How does it work? The idea is pretty simple, the boost more complicated and the implementation can be found in Guava .

The idea

Initialize a filter which will be an array of bits of length which would allow you to store maximum value of used hash function . When adding element to the set, calculate it's hash. Determinate what bit's are 1 s and assure, that all of them are switched to 1 in the filter (array). When you want to check if an element is in the set, simply calculate it's hash and then check if all bits that are 1 s in the hash, are 1 s in the filter. If any of those bits is a 0 in the filter, the element definitely isn't in the set. If all of them are set to 1 , the element might be in the filter so you have to loop through all of the elements. The Boost

Simple probabilistic model provides the answer on how big should the filter (and the range of hash function) be to provide optimal chance for false positive which is the situation, that all bits are 1 s but the element isn't in the set.

Implementation

The Guava implementation provides the following constructor to the bloom-filter : create(Funnel funnel, int expectedInsertions, double falsePositiveProbability) . You can configure the filter on your own depending on the expectedInsertions and falsePositiveProbability .

False positive

Some people are aware of bloom-filters because of false-positive possibility. Bloom filter can be used in a way that don't rely on mightBeInFilter flag. If it might be, you should loop through all the elements and check one by one if the element is in the set or not.

Possible usage In your case, I'd create the filter for the set, then after all tickets are added simply loop through all the numbers (as you have to loop anyway) and check if they filter#mightBe int the set. If you set falsePositiveProbability to 3%, you'll achieve complexity around O(n^2-0.03m*n) where m stands for the number of gaps. Correct me if I'm wrong with the complexity estimation.

Answer 4

Read as many ticket numbers as you can fit into available memory.

Sort them, and write the sorted list to a temporary file.
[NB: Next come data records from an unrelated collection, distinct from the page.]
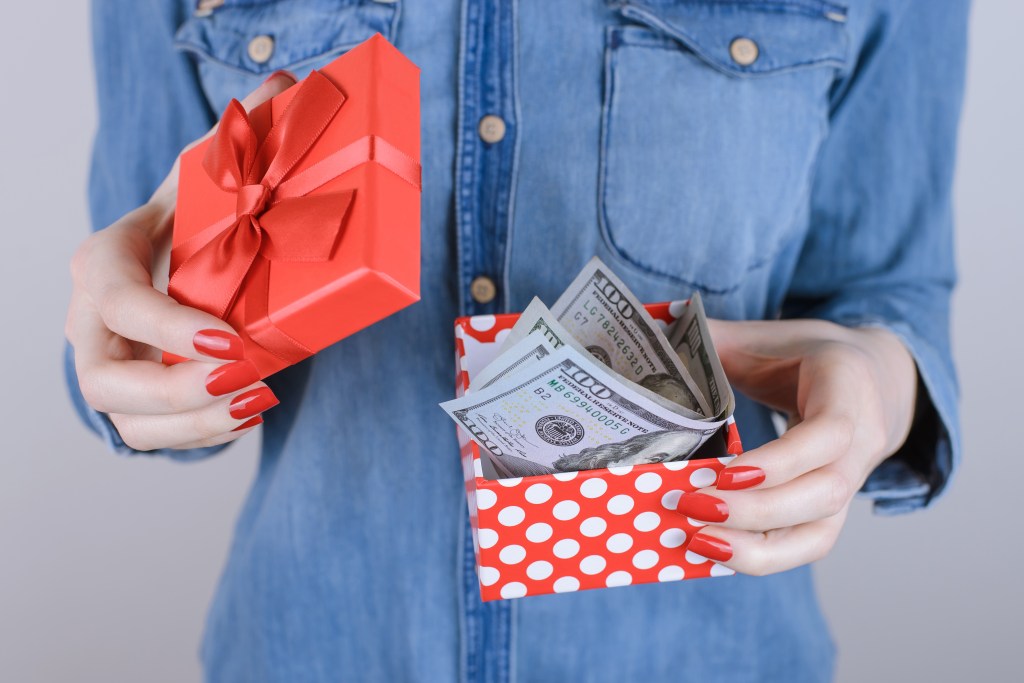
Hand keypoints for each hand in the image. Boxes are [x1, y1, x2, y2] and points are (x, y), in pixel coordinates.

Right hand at [65, 72, 295, 450]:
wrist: (175, 259)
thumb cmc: (191, 220)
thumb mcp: (206, 181)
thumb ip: (236, 143)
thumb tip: (285, 83)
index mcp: (103, 262)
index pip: (116, 300)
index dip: (167, 328)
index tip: (233, 341)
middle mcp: (90, 321)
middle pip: (103, 380)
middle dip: (175, 392)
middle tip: (249, 381)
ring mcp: (108, 364)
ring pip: (126, 421)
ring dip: (193, 424)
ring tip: (258, 403)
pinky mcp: (133, 400)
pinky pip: (151, 437)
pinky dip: (199, 436)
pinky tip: (248, 414)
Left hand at [676, 318, 917, 574]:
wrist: (869, 377)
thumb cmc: (804, 355)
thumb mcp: (765, 335)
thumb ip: (711, 336)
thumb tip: (649, 331)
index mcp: (848, 388)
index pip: (828, 435)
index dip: (780, 461)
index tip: (725, 474)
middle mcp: (863, 442)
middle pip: (825, 493)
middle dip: (756, 510)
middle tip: (690, 505)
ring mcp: (854, 483)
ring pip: (820, 533)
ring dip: (756, 547)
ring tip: (694, 540)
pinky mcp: (834, 510)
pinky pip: (806, 545)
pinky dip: (761, 556)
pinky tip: (711, 551)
Depending on the expected number of gaps, it might save time and space to use a run-length–encoding scheme when writing the sorted numbers.

After all the ticket numbers have been sorted into temporary files, you can merge them into a single, sorted stream of ticket numbers, looking for gaps.

If this would result in too many temporary files to open at once for merging, groups of files can be merged into intermediate files, and so on, maintaining the total number below a workable limit. However, this extra copying can slow the process significantly.

The old tape-drive algorithms are still relevant.

Answer 5

Here is an idea: if you know in advance the range of your numbers, then

pre-calculate the sum of all the numbers that you expect to be there. 2. Then keep reading your numbers and produce the sum of all read numbers as well as the number of your numbers. 3. If the sum you come up with is the same as pre-calculated one, then there are no gaps. 4. If the sum is different and the number of your numbers is short just by one of the expected number then pre-calculated sum - actual sum will give you your missing number. 5. If the number of your numbers is short by more then one, then you will know how many numbers are missing and what their sum is.

The best part is that you will not need to store the collection of your numbers in memory.